AT&T Admits Data Breach Impacted “Nearly All” Customers

AT&T has admitted to a second security incident so far this year, after a data breach that took place in 2022 and early 2023 impacted “nearly all” its customers.

In March this year AT&T had confirmed it was investigating a cyber incident, after it had come “to our attention that a number of AT&T passcodes have been compromised.”

At the time, it indicated that approximately 7.6 million current account holders had been impacted by the leak, with a total of 65.4 million former account holders affected.

AT&T reset the passcodes of the 7.6 million account holders.

Second incident

But a second breach that impacted 109 million customers was discovered shortly after this on 19 April 2024, which was unrelated to its earlier security incident in March.

The American carrier stated in an update disclosure on Friday that “based on our investigation, the compromised data includes files containing AT&T records of calls and texts of nearly all of AT&T’s cellular customers, customers of mobile virtual network operators (MVNOs) using AT&T’s wireless network, as well as AT&T’s landline customers who interacted with those cellular numbers between May 1, 2022 – October 31, 2022.”

It added that the “compromised data also includes records from January 2, 2023, for a very small number of customers.” It did not specify how many customers this 2023 breach has impacted.

The stolen data does not contain the content of calls or texts, personal information such as Social Security numbers, dates of birth, or other personally identifiable information, said the carrier.

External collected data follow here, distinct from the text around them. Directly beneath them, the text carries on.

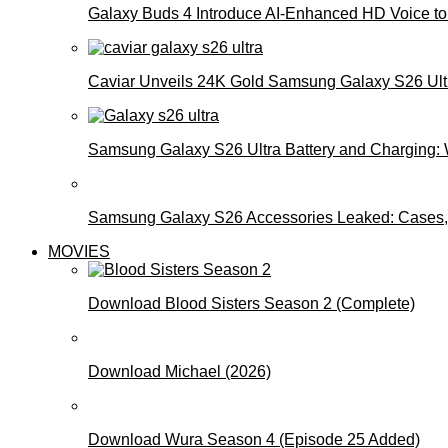
Galaxy Buds 4 Introduce AI‑Enhanced HD Voice to 
Caviar Unveils 24K Gold Samsung Galaxy S26 Ultra
Samsung Galaxy S26 Ultra Battery and Charging:
Samsung Galaxy S26 Accessories Leaked: Cases, 
MOVIES
Download Blood Sisters Season 2 (Complete)
Download Michael (2026)
Download Wura Season 4 (Episode 25 Added)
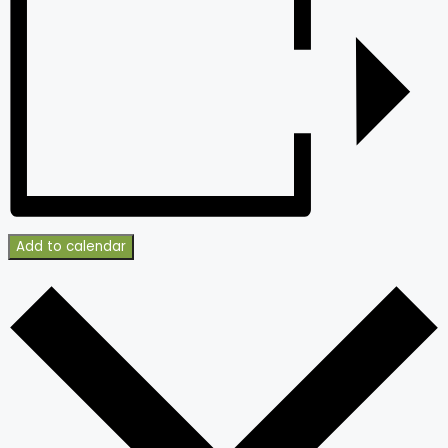
Add to calendar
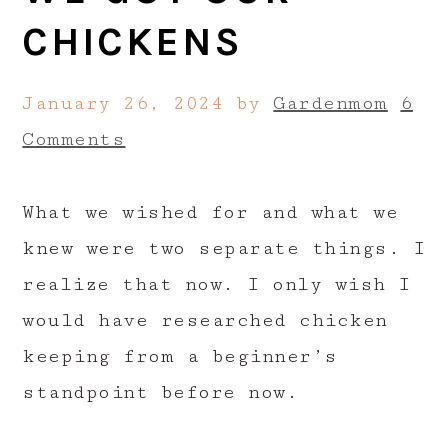
CHICKENS
January 26, 2024
by
Gardenmom
6
Comments
What we wished for and what we
knew were two separate things. I
realize that now. I only wish I
would have researched chicken
keeping from a beginner’s
standpoint before now.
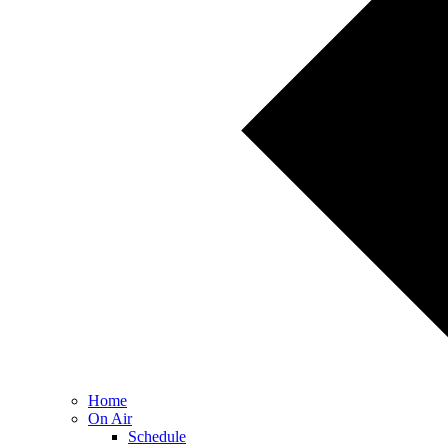
Home
On Air
Schedule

It also does not include some typical information a customer would see in their usage details, such as the time stamp of calls or texts. While the data does not include customer names, there are often ways, using publicly available online tools, to find the name associated with a specific telephone number, the carrier admitted.

“At this time, we do not believe that the data is publicly available,” stated the carrier. “Our top priority, as always, is our customers. We will provide notice to current and former customers whose information was involved along with resources to help protect their information.”

“We sincerely regret this incident occurred and remain committed to protecting the information in our care. Customers can visit att.com/DataIncident for more information.

One arrest

It added it is working with law enforcement on the matter, most notably the FBI.

The carrier has confirmed to a number of media outlets, including Reuters, that 109 million customer accounts containing records of calls and texts from 2022 were illegally downloaded.

Media outlets also state that at least one person has been arrested after AT&T call logs were copied from a workspace on a third-party cloud platform.

The FBI has reportedly said it worked with AT&T and the Justice Department “collaboratively through the first and second delay process, all while sharing key threat intelligence to bolster FBI investigative equities and to assist AT&T’s incident response work.”

The Federal Communications Commission said it is also has an ongoing investigation.